Mudar a definição de futuro

Professor Associado com Agregação Instituto Superior de Ciências Sociais e Políticas/UTL

Começo por uma estória etnográfica. Passou-se já há cerca de um ano, quando os funcionários públicos ficaram a saber que iam perder os subsídios. Num autocarro, em Lisboa, duas estudantes universitárias falavam e, a certa altura, uma diz que ela e o marido ganham o ordenado mínimo; que na empresa já lhe disseram que não vai haver subsidio de Natal; que não tem máquina de lavar roupa nem televisão porque não tem dinheiro. Mais à frente na conversa, a mesma diz:

“Estás a ver, trabalho, tenho a família e uma criança pequena para cuidar, estudo e agora ainda vou ter que fazer voluntariado!” . A estudante referia-se a uma obrigatoriedade educativca do seu curso superior. Esta frase, paradoxal, deveria ser uma frase impossível…mas não é! E revela os paradoxos do voluntariado.

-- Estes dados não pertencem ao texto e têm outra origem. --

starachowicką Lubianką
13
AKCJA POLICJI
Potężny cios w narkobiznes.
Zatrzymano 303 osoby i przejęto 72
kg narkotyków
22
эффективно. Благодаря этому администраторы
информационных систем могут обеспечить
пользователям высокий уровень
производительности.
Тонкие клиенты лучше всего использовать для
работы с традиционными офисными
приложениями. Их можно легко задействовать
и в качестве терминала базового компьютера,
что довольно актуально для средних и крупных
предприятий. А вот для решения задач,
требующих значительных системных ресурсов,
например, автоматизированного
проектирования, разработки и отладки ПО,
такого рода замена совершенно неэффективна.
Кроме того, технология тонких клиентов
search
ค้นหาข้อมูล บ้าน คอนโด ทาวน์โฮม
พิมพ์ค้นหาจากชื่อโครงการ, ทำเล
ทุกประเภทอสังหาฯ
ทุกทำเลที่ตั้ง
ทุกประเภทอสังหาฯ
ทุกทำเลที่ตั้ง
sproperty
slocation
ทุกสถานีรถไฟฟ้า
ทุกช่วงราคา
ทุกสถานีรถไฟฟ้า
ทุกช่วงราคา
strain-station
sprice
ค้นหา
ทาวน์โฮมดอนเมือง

As redes cívicas são, neste momento, ao mesmo tempo um movimento controlado, um movimento de resistência e um movimento revolucionário.

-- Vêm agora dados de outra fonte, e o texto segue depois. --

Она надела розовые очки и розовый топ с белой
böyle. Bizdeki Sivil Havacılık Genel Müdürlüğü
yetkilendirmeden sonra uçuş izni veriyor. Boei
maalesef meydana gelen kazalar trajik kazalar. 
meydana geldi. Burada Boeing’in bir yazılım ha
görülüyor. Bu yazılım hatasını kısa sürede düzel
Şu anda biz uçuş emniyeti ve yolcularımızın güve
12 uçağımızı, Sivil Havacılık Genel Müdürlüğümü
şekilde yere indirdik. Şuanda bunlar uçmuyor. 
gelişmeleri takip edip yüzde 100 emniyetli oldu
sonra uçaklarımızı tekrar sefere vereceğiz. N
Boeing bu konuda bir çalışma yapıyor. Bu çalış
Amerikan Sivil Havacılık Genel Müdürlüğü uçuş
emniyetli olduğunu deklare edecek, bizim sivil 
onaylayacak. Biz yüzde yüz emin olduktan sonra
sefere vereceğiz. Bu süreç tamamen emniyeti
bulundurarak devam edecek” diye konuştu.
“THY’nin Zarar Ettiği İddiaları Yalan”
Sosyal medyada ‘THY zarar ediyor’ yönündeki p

Um Movimento Controlado porque tantas vezes as ONG (organizações não governamentais) são OG mascaradas, uma espécie de Estado paralelo, mas também controlado porque o voluntariado se tornou um ‘valor’ no mundo do mercado, uma espécie de extensão da educação formal e sem qualquer remuneração, as mais das vezes. Mas o voluntariado é também um Movimento de Resistência que vai marcando posições diferenciadoras num quadro capitalista e na transição de um capitalismo nacional para um capitalismo global. Essa resistência não é uma teimosia da contradição mas antes um processo de aprendizagem em ação. E, por isso, o voluntariado é também um Movimento Revolucionário, no sentido em que é como um reflexo que indicia uma luz. O voluntariado indicia e antecipa a visão de um planeta que terá que ser gerido com crescimento económico zero ou mesmo negativo (a não ser que colonizemos outros planetas, o que não é de todo expectável) e em que os indicadores económicos deixam de ter sentido, pelo menos tal qual os conhecemos. O voluntariado antecipa e socializa para a mudança de modelo social e económico. É essa a luz que indicia se não nos quisermos perder na sombra: a luz de uma revolução cívica no horizonte e a mudança de modelos.

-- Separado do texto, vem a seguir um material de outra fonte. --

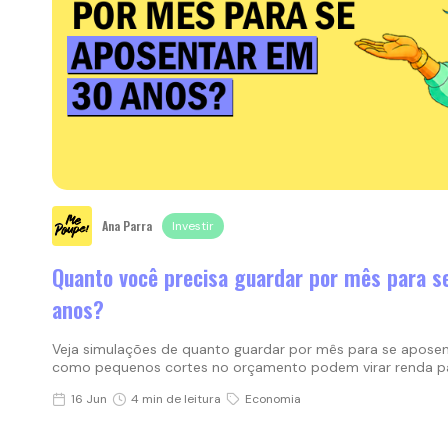
Ana Parra
Investir
Quanto você precisa guardar por mês para s
anos?
Veja simulações de quanto guardar por mês para se apose
como pequenos cortes no orçamento podem virar renda pas
16 Jun
4 min de leitura
Economia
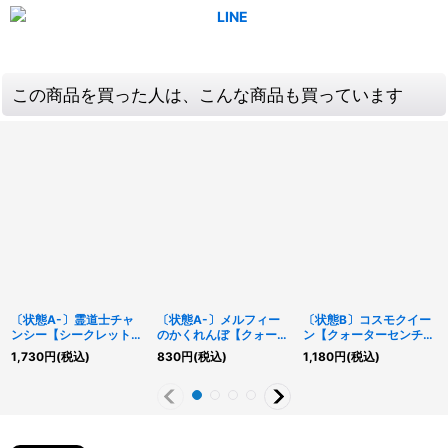
この商品を買った人は、こんな商品も買っています
〔状態A-〕霊道士チャ
〔状態A-〕メルフィー
〔状態B〕コスモクイー
ンシー【シークレット
のかくれんぼ【クォータ
ン【クォーターセンチュ
SPECIALREDVer.】
ーセンチュリーシークレ
リーシークレット】
1,730
円
(税込)
830
円
(税込)
1,180
円
(税込)
{23PP-JP030}《モン
ット】{QCCU-JP179}
{TDPP-JP004}《モン
スター》
《魔法》
スター》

Revolucionário, assim, porque acredito que esta geração vai ter a obrigação de passar a viver de outras maneiras, criando novas formas de pensar e novas formas de educar (na  socialização da solidariedade mais do que na verdade) e novas formas de relacionar-se (inter e multiculturais), novos processos políticos (porventura também plurais e diferenciadores) e novos indicadores para gerar, medir e gerir o desenvolvimento.

É falando das sombras e de reflexos de luz que podemos, e devemos, ir pensando criticamente um caminho de luz. É a própria conversa sobre as sombras e os reflexos que ilumina. É que se perguntarmos:‘Será que o futuro tem futuro?’, a resposta que cada vez é mais clara é que poderá haver futuro mas só se a própria noção de futuro definitivamente mudar!